2. Carry out monte-carlo simulation for all 5 assets to find a VaR value, assuming they follow a student-t distribution with 10 degrees of freedom?

I am trying to do this at both the 95% and 90% confidence levels, and simulate the data with 10,000 replications. Any help would be greatly appreciated. I have already created a Cholesky Decomposition Matrix but not sure how to use the data in it to get the VaR figure.

• might there be a way to calculate this using excel? – user19182 Jan 27 '16 at 19:00
• Good to see that the doc is managing his financial future prudently. – Forgottenscience Jan 28 '16 at 0:25

## 3 Answers

There are a number of different ways to accomplish your goal. One would involve modelling each financial time series and then connecting these marginal distributions using a copula. Monte Carlo is then a matter of simulating the marginals and the copula.

In using your Cholesky matrix, you are implicitly using an elliptical distribution (think of Gaussian and Student t). If you want to for example create a Gaussian MC simulation in which the marginal distributions are Gaussian and the copula is Gaussian, then you only need the standard deviations of each time series for the marginal distributions and the standard MC simulation approach.

In "pseudocode" the steps are (I assume zero drift for simplicity)

1) Generate uniform random numbers on the interval [0,1] (like Rand() in Excel)

2) Convert each of the uniform randoms to standard Gaussian (0,1) randoms (like NORMSINV)

3) Multiply the Cholesky matrix times the Gaussian random vector to create a vector of correlated randoms for each simulation "date"

4) For each underlying, multiply the new "correlated Gaussian" by the standard deviation corresponding to that underlying/asset

5) Using your portfolio weights and the newly simulated asset returns, calculate the portfolio return

6) Calculate your statistics (like the PERCENTILE function in Excel)

The above series of steps can be converted to other marginal distributions apart from Gaussian, and one can use more realistic copulas than the Gaussian copula.

In modelling your distributions and copula, you are making assumptions which lead to model risk. That is not to say that this is a bad approach, but one just needs to be aware of the fitting errors that arise when performing such an exercise.

There is another simulation method that you might consider which is very easy, and which could be used as a check on the MC method - a sort of "bootstrapping historical simulation".

Again in pseudocode:

1) Convert the price series to log return series

2) Number the data "dates" from 1 to 2000 (the size of your time series)

3) k = 1

4) Choose a random integer i equally likely to be from 1 to 2000 inclusive

5) Apply the returns from "date i" to today's prices (the base price we have today)

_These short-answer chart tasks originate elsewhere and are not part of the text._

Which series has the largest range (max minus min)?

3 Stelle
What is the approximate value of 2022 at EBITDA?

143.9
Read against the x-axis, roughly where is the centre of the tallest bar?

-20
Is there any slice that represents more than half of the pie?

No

6) Using the portfolio weights calculate the fluctuation in portfolio value and record in a vector with index k

7) k = k + 1

8) if K < 10,001 go to step 3) above

9) Calculate the VaR using the vector of portfolio returns (like PERCENTILE in Excel)

If this "historical bootstrap VaR" is extremely different from your Gaussian MC VaR then you probably need to use a more realistic set of marginal distribution assumptions and copula assumptions. A good first step would be to try the Student t distributions and copula.

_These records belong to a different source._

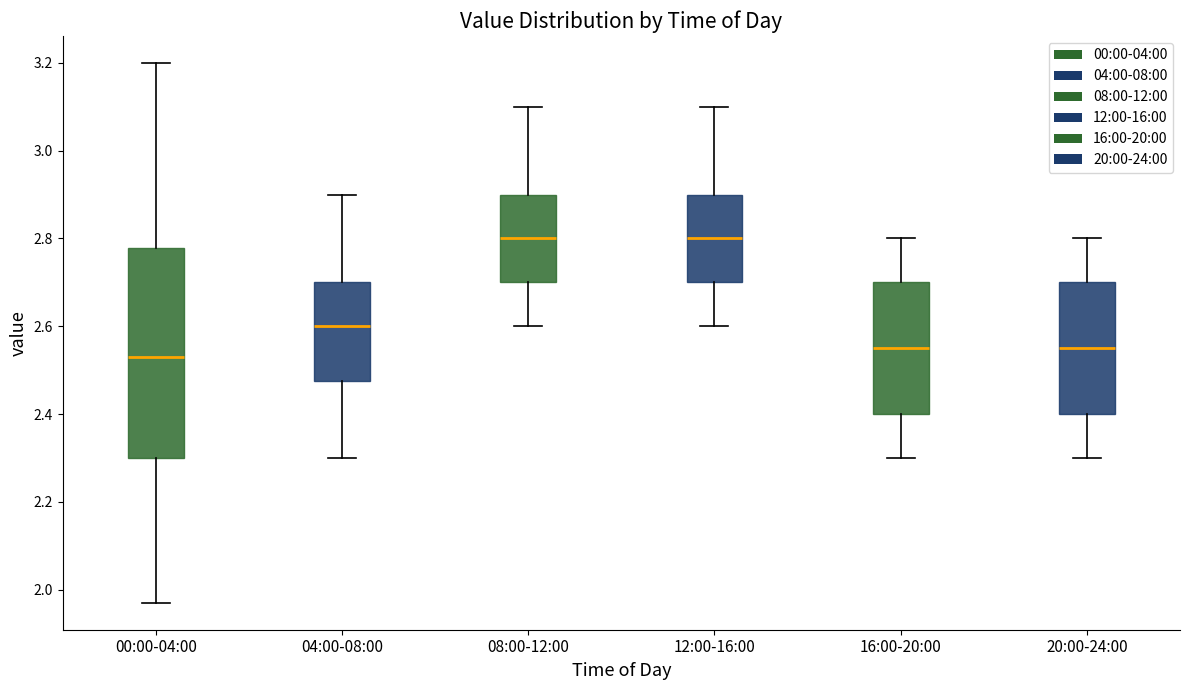

Reading left to right, read every box against the y-axis: the position of its median line, the range the box covers, and the ends of its whiskers. The values are not printed on the chart, so give them approximately, as read against the axis.

00:00-04:00: median 2.54, box 2.30 to 2.78, whiskers 1.98 to 3.20
04:00-08:00: median 2.60, box 2.48 to 2.70, whiskers 2.30 to 2.90
08:00-12:00: median 2.80, box 2.70 to 2.90, whiskers 2.60 to 3.10
12:00-16:00: median 2.80, box 2.70 to 2.90, whiskers 2.60 to 3.10
16:00-20:00: median 2.56, box 2.40 to 2.70, whiskers 2.30 to 2.80
20:00-24:00: median 2.56, box 2.40 to 2.70, whiskers 2.30 to 2.80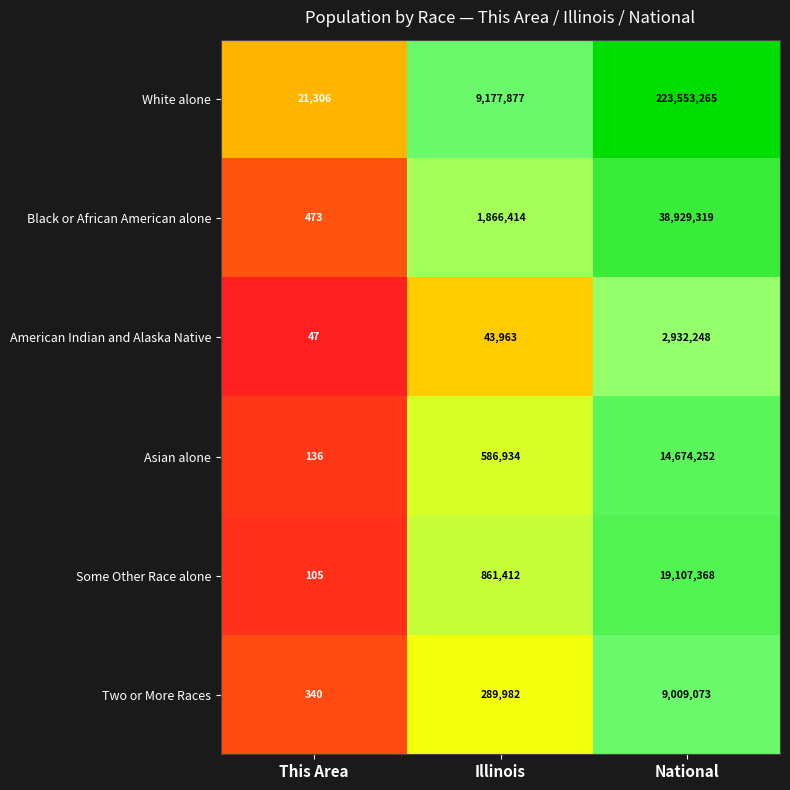

The American Indian and Alaska Native series shows 2932248 at National. True or false?

True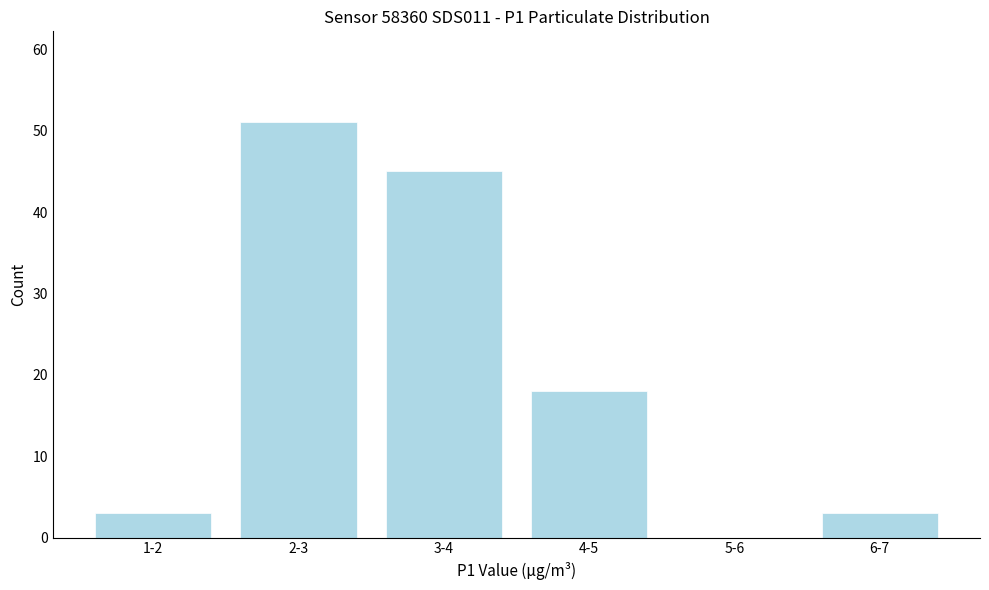

Reading left to right, list all the values displayed in this chart.

1-2=3	2-3=51	3-4=45	4-5=18	5-6=0	6-7=3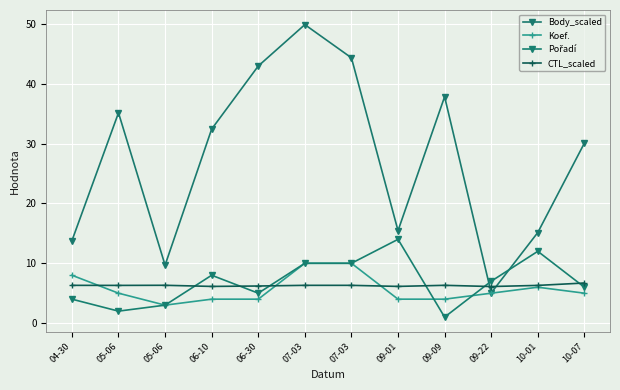

What is the value of the CTL_scaled point at the 7th from the left?

6.3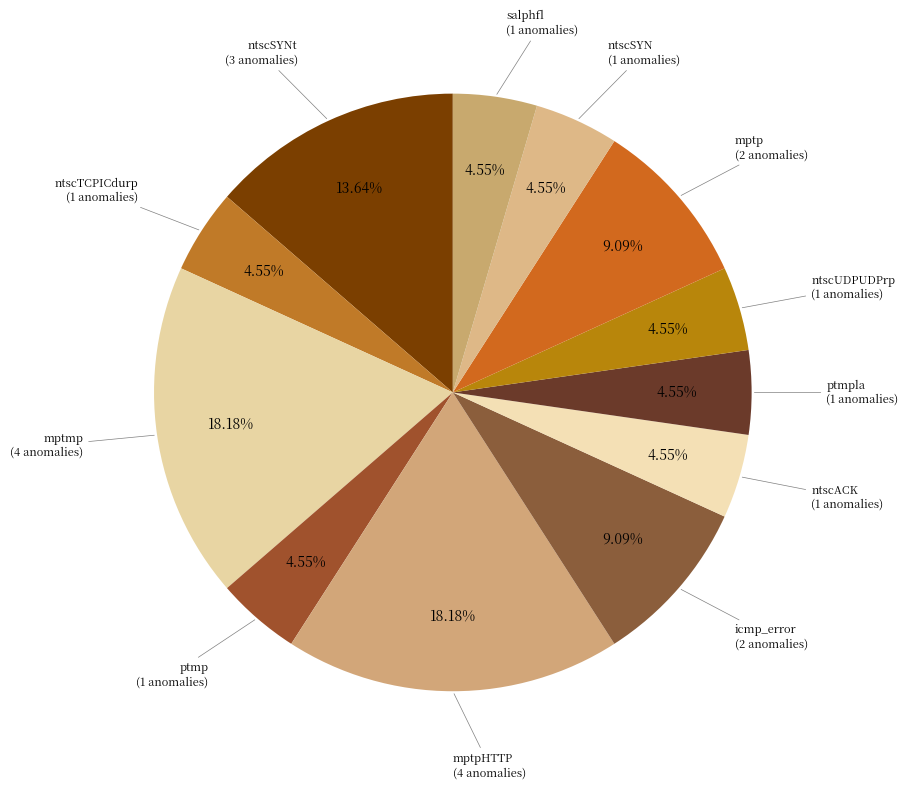

How many slices are in this pie chart?

12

Have you looked at the PerformanceAnalytics R package functions? It should allow you to calculate delta normal Var quite easily. I recommend you look at the instructions manual but here is the code for it:

VaR(R = NULL, p = 0.95, ..., method = c("modified", "gaussian",
"historical", "kernel"), clean = c("none", "boudt", "geltner"),
portfolio_method = c("single", "component", "marginal"), weights = NULL,
mu = NULL, sigma = NULL, m3 = NULL, m4 = NULL, invert = TRUE)


what you need to look at is the method, gaussian being the n-distribution.

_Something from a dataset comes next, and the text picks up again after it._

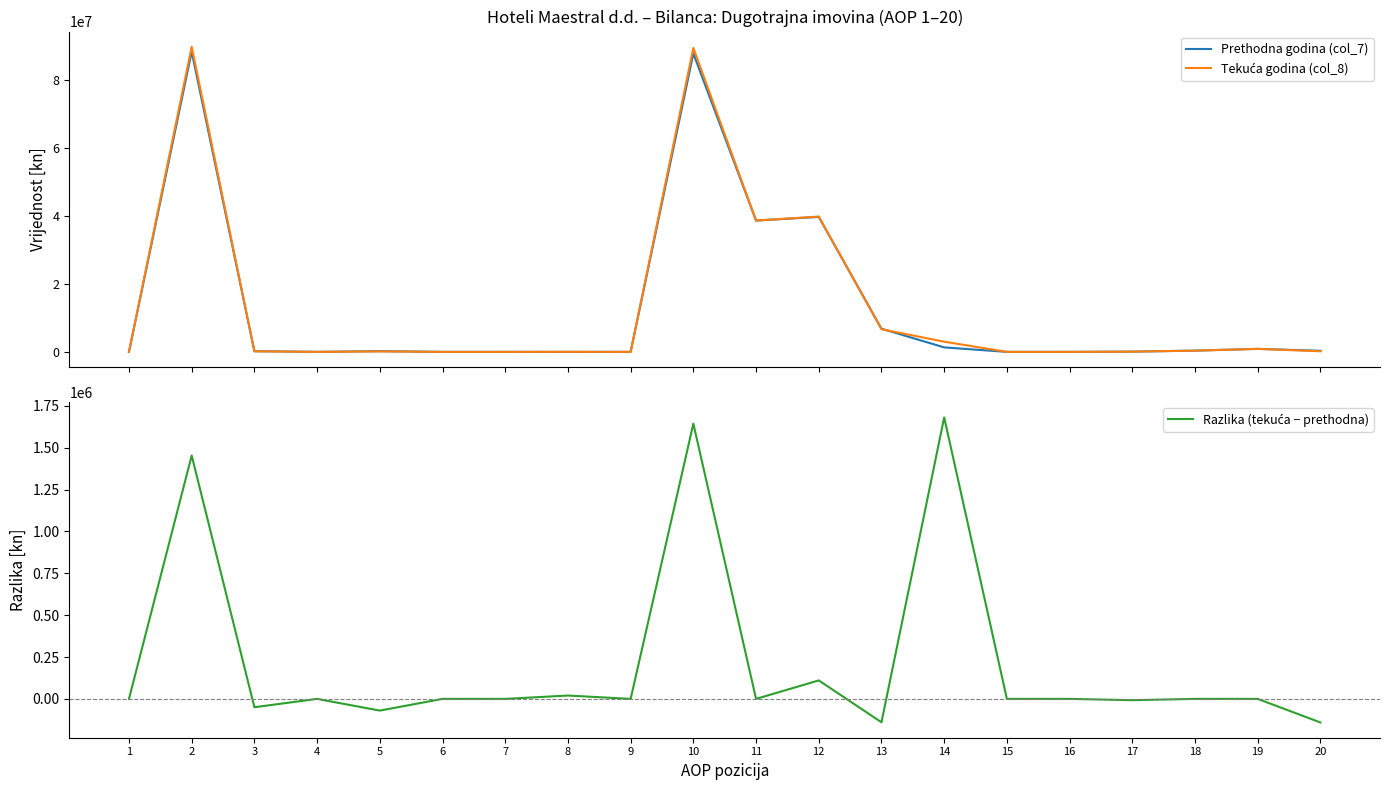

In Tekuća godina (col_8), how many points are lower than both neighbors (excluding endpoints)?

3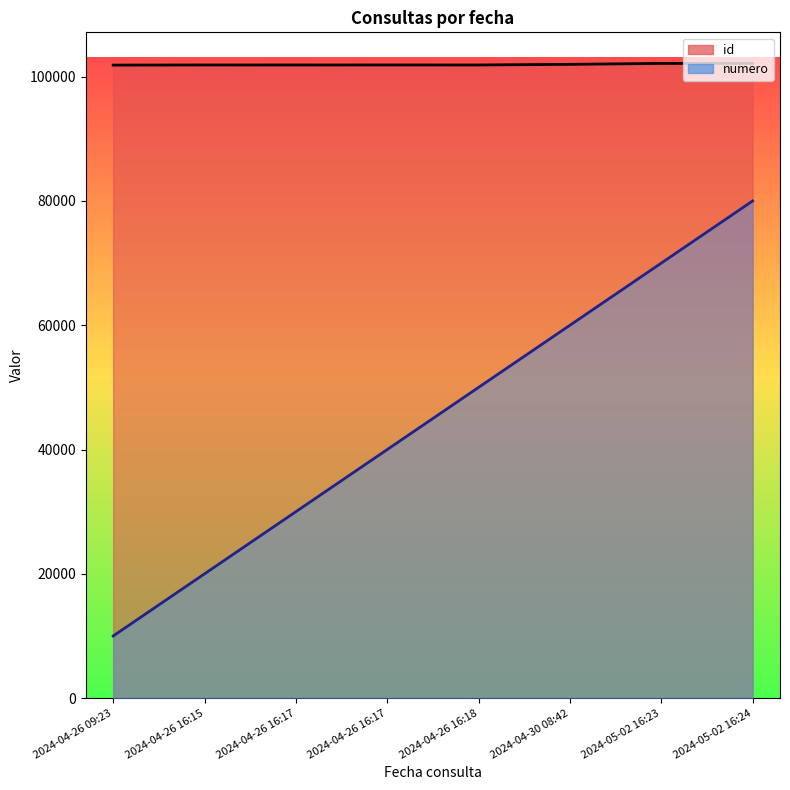

Reading right to left, what are all the values shown in this chart?

id: 102136	102135	101986	101885	101887	101884	101886	101866
numero: 80000	70000	60000	50000	40000	30000	20000	10000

to go across your assets (columns) you can use a for loop or apply functions

    setwd( enter file name)
data <- read.csv("namefile")

for (i in ncol(data)) {

stock_var <-  VaR(R = NULL, p = 0.95, ..., method = c("modified", "gaussian",
"historical", "kernel"), clean = c("none", "boudt", "geltner"),
portfolio_method = c("single", "component", "marginal"), weights = NULL,
mu = NULL, sigma = NULL, m3 = NULL, m4 = NULL, invert = TRUE)

print(stock_var)
}


i recommend you look at the individual functions separately to understand their format

• you can calculate delta normal Var manually in excel using the standard deviation and 1.645 for 5% but you will not be able to model the distribution. also please post your comments bellow and not as another answer – Alex Bădoi Jan 27 '16 at 19:07

You should be also keep in mind that you are not constrained only to normal and t. The framework you have would go well with a copula function in which you could choose a very wide variety of distributions and relationships between the variables. However, if your project is for compliance or regulators then you might be creating a lot of work for yourself to educate them on what that method does.